§ AUSZUFÜHRENDE AUFGABEN:
#1 Beantworten Sie zum Marathonbericht folgende Fragen:
(a) In welcher Zeit lief Christian ins Ziel?
(b) Wie heißt das Ziel des Citymarathons?
(c) Wie viel Vorsprung soll laut der Studie das Liebesspiel am Wettkampf-Vortag bewirken?
#2 Geben Sie aus dem Marathonbericht den Abschnitt zwischen "Es wird Zeit" und "eine brandheiße Studie!", beide eingeschlossen, wortgetreu aus.

§ BEREITGESTELLTER AUSZUG:
#####
Es wird Zeit für goldene Worte. Aus meinem tiefsten Innern! 20 Mal nacheinander wiederhole ich die Zauberformel des Gigathlon-Weltmeisters Bennie Lindberg: "Ich bin stark, ich fühle mich fit, ich will schneller laufen!" Tatsächlich verlasse ich das mentale Sterbebett und fliege Richtung Paradies. Im "Runner`s Heaven", dem Ziel von Deutschlands drittältestem Citymarathon, werde ich fröhlich von meinen Kameraden empfangen. Durch hohe Zäune von der bewundernden Außenwelt getrennt, fühlen wir uns kurzzeitig wie Popstars. Christian hat in 3:57:13 erneut die 4-Stunden-Marke geknackt und Lars lief beachtliche 4:05:59! Immerhin tröstet mich die persönliche Marathonjahresweltbestleistung mit 4:12:52. Als ich eine Frau mit Finisher-Medaille und obligatorischer Rose sehe, muss ich an die Blume meines Herzens denken. Und an eine brandheiße Studie!

Hemmungsloses Liebesspiel am Wettkampf-Vortag soll durch den erhöhten männlichen Testosteronspiegel doch tatsächlich bis zu 5 Minuten Vorsprung bewirken.
#####
(Einträge aus einer Datenquelle)
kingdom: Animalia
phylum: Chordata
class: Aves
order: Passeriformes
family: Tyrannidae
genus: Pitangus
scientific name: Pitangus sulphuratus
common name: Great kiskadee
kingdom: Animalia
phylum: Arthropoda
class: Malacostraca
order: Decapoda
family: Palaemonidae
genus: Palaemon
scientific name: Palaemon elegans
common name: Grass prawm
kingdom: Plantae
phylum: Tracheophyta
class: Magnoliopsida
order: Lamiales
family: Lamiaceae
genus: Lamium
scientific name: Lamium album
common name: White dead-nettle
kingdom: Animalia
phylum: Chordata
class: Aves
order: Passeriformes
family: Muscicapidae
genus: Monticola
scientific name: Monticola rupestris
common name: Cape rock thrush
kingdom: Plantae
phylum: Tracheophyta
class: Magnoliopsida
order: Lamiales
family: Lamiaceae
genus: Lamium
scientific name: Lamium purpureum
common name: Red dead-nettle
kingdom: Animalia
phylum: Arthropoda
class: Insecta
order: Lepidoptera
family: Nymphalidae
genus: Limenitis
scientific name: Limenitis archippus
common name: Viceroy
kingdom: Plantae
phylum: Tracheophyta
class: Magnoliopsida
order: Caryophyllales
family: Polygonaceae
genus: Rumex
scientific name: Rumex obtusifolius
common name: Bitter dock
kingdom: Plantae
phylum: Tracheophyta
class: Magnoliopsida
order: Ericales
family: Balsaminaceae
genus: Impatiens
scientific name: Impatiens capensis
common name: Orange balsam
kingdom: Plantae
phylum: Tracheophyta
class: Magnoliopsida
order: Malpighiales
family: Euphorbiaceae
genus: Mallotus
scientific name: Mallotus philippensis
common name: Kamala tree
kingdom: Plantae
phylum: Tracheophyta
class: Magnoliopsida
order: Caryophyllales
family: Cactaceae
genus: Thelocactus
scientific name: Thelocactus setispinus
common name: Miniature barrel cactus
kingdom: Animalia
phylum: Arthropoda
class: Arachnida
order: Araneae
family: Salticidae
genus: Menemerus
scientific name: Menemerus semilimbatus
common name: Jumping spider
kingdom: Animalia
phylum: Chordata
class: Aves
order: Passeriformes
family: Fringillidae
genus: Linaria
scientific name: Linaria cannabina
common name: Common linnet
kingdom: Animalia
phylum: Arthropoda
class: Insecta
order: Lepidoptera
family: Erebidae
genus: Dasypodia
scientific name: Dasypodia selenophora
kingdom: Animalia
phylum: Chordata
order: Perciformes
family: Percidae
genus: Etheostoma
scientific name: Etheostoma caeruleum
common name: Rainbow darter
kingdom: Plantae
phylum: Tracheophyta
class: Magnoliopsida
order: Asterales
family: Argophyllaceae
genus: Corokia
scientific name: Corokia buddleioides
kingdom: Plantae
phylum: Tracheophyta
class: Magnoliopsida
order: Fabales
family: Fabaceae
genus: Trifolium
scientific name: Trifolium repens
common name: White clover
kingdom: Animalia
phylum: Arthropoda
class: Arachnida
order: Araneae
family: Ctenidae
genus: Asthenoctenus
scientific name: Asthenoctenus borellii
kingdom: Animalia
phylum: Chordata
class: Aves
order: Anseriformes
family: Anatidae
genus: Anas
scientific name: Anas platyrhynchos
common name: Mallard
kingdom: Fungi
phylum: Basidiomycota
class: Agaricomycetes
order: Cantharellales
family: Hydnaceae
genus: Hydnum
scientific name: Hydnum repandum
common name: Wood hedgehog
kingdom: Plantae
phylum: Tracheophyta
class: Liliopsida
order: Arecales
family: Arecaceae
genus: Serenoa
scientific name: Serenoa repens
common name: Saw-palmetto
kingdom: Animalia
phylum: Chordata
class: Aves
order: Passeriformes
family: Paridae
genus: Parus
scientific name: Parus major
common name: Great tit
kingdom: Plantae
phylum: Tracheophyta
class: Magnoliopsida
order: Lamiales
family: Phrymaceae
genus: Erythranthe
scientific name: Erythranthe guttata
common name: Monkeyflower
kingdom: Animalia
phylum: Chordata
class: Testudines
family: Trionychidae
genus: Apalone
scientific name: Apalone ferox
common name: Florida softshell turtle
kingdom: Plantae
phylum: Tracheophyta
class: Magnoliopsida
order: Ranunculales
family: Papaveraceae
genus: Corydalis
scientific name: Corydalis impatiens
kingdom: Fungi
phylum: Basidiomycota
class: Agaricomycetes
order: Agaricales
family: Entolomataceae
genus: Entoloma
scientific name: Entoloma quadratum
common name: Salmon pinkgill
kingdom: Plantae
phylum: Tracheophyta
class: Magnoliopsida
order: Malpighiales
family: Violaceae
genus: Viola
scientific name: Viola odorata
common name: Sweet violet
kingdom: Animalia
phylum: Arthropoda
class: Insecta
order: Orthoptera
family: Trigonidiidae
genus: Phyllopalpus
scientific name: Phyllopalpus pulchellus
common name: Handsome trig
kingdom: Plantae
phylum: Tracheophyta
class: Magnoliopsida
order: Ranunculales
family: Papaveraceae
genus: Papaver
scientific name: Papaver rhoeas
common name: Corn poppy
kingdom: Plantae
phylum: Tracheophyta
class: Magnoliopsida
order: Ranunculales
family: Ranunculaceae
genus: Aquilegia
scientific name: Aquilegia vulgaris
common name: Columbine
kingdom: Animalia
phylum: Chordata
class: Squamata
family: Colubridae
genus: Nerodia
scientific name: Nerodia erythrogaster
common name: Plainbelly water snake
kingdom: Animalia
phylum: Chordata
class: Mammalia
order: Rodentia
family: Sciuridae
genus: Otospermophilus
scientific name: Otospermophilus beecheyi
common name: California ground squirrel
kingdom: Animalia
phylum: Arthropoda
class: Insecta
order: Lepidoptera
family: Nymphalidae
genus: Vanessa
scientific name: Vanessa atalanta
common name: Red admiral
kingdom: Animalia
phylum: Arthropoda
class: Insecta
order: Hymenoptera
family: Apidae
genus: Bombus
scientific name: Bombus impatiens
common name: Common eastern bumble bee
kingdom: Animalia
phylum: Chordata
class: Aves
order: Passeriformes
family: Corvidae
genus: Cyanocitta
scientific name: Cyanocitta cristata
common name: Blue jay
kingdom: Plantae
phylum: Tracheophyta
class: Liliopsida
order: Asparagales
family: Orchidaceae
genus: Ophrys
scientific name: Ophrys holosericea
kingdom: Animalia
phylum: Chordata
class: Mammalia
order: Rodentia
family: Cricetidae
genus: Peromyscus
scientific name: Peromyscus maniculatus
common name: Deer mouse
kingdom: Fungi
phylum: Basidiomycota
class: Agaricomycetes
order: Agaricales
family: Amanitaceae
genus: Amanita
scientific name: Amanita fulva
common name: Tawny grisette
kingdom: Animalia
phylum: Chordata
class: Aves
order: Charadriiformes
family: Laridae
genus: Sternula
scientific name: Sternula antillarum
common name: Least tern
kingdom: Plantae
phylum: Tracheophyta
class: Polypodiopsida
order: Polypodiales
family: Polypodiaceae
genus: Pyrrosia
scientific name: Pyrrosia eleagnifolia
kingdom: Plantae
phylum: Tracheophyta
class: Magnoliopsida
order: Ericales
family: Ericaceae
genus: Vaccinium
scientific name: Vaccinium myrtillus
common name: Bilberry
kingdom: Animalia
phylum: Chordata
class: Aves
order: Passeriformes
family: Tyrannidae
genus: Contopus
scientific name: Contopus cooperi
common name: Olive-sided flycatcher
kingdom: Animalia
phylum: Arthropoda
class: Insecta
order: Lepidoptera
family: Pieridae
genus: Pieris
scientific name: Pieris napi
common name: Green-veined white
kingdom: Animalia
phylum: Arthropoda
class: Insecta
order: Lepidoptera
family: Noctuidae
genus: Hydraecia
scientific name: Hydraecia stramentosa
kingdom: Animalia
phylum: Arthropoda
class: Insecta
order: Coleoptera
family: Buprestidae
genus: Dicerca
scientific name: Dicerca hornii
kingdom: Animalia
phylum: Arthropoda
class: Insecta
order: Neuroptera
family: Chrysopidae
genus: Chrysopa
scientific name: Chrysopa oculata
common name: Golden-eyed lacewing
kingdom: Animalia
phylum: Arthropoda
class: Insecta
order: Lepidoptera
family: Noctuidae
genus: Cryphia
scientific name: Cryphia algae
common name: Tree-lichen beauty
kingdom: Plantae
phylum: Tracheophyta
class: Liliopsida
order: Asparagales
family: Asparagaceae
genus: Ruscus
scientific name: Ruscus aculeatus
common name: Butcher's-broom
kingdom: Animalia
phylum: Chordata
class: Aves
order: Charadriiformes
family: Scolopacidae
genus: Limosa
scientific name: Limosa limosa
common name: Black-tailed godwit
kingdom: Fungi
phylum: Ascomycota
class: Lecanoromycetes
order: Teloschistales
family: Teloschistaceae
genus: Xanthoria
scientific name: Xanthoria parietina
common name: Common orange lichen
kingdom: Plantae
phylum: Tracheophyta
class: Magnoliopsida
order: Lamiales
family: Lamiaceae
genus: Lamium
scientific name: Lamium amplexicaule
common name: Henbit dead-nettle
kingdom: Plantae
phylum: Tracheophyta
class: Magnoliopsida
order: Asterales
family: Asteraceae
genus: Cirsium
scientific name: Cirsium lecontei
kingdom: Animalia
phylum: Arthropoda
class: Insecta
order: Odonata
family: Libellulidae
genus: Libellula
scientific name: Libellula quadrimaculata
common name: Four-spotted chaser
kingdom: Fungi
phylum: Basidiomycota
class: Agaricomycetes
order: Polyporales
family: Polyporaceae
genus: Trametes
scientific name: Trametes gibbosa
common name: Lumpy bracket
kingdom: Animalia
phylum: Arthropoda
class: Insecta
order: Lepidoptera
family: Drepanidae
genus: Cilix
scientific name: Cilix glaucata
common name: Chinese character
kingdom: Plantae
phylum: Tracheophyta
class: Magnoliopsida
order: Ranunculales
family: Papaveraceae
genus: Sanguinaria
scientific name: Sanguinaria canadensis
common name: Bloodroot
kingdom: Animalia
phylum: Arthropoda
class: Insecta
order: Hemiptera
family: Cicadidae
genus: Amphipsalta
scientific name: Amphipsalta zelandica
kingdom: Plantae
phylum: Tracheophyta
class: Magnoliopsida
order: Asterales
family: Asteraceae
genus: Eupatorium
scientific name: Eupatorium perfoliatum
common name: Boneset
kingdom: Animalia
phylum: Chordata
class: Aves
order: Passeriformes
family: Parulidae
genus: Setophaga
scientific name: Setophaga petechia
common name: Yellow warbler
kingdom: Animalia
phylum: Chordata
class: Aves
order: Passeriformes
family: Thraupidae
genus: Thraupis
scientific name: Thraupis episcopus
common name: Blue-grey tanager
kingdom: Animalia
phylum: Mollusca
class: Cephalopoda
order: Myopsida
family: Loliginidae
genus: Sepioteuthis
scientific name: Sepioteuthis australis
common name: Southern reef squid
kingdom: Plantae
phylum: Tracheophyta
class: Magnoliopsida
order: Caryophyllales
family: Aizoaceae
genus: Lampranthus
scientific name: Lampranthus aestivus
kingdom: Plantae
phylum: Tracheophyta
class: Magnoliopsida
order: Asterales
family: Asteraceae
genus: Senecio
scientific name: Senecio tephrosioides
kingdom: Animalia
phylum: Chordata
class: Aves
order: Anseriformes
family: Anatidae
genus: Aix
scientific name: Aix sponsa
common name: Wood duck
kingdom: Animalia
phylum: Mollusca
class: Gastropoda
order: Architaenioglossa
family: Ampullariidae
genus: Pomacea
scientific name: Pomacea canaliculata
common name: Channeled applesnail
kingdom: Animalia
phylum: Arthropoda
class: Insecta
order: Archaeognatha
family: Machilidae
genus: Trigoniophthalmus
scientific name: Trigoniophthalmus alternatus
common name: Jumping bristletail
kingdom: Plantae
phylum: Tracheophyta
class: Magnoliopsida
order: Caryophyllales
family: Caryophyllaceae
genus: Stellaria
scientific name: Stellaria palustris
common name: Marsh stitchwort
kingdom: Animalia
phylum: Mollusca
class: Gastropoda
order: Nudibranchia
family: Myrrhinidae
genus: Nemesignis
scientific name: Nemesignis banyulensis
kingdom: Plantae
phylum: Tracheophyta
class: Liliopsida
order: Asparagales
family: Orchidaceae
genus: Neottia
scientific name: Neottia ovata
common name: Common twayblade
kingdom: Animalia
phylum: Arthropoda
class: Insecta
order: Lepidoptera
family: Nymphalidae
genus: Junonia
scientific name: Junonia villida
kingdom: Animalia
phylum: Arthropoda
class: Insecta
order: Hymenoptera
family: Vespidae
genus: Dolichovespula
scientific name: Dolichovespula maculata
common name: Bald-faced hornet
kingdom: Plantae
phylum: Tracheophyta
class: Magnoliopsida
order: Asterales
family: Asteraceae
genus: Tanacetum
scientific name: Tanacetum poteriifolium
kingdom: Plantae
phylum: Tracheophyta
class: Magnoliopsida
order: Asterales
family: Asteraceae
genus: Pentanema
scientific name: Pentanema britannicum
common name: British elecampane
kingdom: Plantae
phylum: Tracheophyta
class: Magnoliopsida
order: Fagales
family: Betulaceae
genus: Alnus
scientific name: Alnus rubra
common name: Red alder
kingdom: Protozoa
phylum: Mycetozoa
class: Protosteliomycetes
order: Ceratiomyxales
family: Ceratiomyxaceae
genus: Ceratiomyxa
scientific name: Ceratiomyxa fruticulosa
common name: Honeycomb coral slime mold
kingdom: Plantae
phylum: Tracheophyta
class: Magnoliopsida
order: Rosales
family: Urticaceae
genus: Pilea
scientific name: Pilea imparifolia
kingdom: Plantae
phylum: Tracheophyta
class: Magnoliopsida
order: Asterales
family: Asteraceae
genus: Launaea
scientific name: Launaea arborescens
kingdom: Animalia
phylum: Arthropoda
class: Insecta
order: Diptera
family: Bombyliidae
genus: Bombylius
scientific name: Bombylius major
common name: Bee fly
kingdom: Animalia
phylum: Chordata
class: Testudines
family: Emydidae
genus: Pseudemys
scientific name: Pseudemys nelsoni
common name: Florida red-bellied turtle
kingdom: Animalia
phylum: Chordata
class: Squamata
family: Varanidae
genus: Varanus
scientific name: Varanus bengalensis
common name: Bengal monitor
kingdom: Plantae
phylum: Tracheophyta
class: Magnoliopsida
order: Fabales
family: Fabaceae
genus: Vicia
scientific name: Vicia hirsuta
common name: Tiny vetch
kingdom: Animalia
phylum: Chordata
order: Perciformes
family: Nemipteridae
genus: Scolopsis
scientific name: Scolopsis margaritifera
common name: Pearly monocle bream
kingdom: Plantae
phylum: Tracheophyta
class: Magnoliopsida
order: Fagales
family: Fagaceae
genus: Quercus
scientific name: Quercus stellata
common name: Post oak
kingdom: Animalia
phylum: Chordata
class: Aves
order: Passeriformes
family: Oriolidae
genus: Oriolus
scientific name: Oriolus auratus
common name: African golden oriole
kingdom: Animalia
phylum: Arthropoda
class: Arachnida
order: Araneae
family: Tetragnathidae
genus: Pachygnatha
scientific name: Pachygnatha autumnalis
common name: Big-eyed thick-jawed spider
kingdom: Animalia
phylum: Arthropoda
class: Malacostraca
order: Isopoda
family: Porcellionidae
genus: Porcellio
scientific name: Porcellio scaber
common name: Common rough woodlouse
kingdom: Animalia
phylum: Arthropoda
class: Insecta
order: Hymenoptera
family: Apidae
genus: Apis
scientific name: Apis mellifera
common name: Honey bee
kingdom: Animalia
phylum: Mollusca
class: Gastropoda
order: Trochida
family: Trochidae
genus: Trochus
#####
§ LÖSUNGEN JE AUFGABE:
#1
(a) 3:57:13
(b) "Runner`s Heaven"
(c) Bis zu 5 Minuten

#2
Es wird Zeit für goldene Worte. Aus meinem tiefsten Innern! 20 Mal nacheinander wiederhole ich die Zauberformel des Gigathlon-Weltmeisters Bennie Lindberg: "Ich bin stark, ich fühle mich fit, ich will schneller laufen!" Tatsächlich verlasse ich das mentale Sterbebett und fliege Richtung Paradies. Im "Runner`s Heaven", dem Ziel von Deutschlands drittältestem Citymarathon, werde ich fröhlich von meinen Kameraden empfangen. Durch hohe Zäune von der bewundernden Außenwelt getrennt, fühlen wir uns kurzzeitig wie Popstars. Christian hat in 3:57:13 erneut die 4-Stunden-Marke geknackt und Lars lief beachtliche 4:05:59! Immerhin tröstet mich die persönliche Marathonjahresweltbestleistung mit 4:12:52. Als ich eine Frau mit Finisher-Medaille und obligatorischer Rose sehe, muss ich an die Blume meines Herzens denken. Und an eine brandheiße Studie!